Statistical Significance in UX

Statistical Significance in UX

July 15, 2019 0 By Kailee Schamberger



In quantitative research, we’re always comparing things. That’s what quantitative data — numerical
data — is really good for. We also need meaningful comparisons in order
to make sense of that quantitative data. Often, we use numerical data to compare
two or more designs. Let’s say we’re comparing our product’s
user experience to our competitor’s. When we compare the two sets of quantitative
data for these products, we want to know if the result is reliable. That’s what statistical significance can tell us. If the difference between two numbers is statistically
significant, it’s reliable. The result we’re seeing probably isn’t
due to random chance.
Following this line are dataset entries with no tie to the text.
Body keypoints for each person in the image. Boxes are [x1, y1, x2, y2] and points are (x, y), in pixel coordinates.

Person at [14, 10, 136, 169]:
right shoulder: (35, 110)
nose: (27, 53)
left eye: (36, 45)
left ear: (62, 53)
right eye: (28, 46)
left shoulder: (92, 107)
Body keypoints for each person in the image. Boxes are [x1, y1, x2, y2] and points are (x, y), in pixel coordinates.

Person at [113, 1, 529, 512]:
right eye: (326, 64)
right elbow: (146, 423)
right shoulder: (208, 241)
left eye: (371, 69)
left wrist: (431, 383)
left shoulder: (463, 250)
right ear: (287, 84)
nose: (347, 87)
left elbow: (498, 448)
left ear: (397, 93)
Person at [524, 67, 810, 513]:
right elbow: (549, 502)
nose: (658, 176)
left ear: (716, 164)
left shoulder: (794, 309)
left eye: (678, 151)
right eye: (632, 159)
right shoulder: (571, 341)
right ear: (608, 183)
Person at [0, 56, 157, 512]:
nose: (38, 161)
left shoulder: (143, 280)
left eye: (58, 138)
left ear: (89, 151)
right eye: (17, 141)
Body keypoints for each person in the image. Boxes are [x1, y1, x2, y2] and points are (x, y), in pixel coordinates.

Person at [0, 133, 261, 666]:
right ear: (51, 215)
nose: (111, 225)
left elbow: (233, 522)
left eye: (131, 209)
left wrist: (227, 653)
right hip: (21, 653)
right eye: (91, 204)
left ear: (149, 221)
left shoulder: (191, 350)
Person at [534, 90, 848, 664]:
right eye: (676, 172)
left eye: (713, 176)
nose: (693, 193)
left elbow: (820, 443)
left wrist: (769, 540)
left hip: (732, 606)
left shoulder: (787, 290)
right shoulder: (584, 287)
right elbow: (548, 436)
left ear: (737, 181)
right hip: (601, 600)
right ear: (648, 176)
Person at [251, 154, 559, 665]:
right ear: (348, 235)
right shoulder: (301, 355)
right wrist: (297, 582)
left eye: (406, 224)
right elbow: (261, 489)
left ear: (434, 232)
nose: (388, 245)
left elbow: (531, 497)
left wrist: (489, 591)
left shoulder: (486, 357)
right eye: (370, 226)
Another way to think about this: if we ran
the study again in the same way a second time, we’d expect to see a similar result. So, if we run a quantitative user research
study, and the data suggests that we have a better UX than our competitor, we want to
know if that’s a reliable finding. We can use statistics formulas to calculate
statistical significance for the relationship between these two data sets. If the formula says that we have statistical
significance, that means it’s reliable, from a statistics standpoint at least. We can probably trust that if we ran the study
again in the same way, we’d again find that we’re better than our competitor. But if we don’t find statistical significance,
there’s some risk that our finding isn’t really there. Maybe if we ran the study again, we’d find
that, actually, our competitor’s UX
looks better than ours. Here’s one thing that sometimes confuses
people — statistical significance only refers to comparisons. You wouldn’t determine statistical significance
for a single set of data. Let’s imagine that I run a quantitative
usability test and find that my users on average took 3 minutes to complete a task. I wouldn’t be able to say that that 3 minutes
is statistically significant. But I could compare the average time on task
for my product to the average time on task for my competitor’s product. And I can determine statistical significance
for that relationship between the two products. Quantitative data is often used by companies
to make decisions. Should we approve funding for a new redesign project? Where should we focus our design efforts? Which design option works best? Whenever you’re trying to interpret numbers,
make sure you ask, do we have statistical significance for this finding? Is this comparison reliable?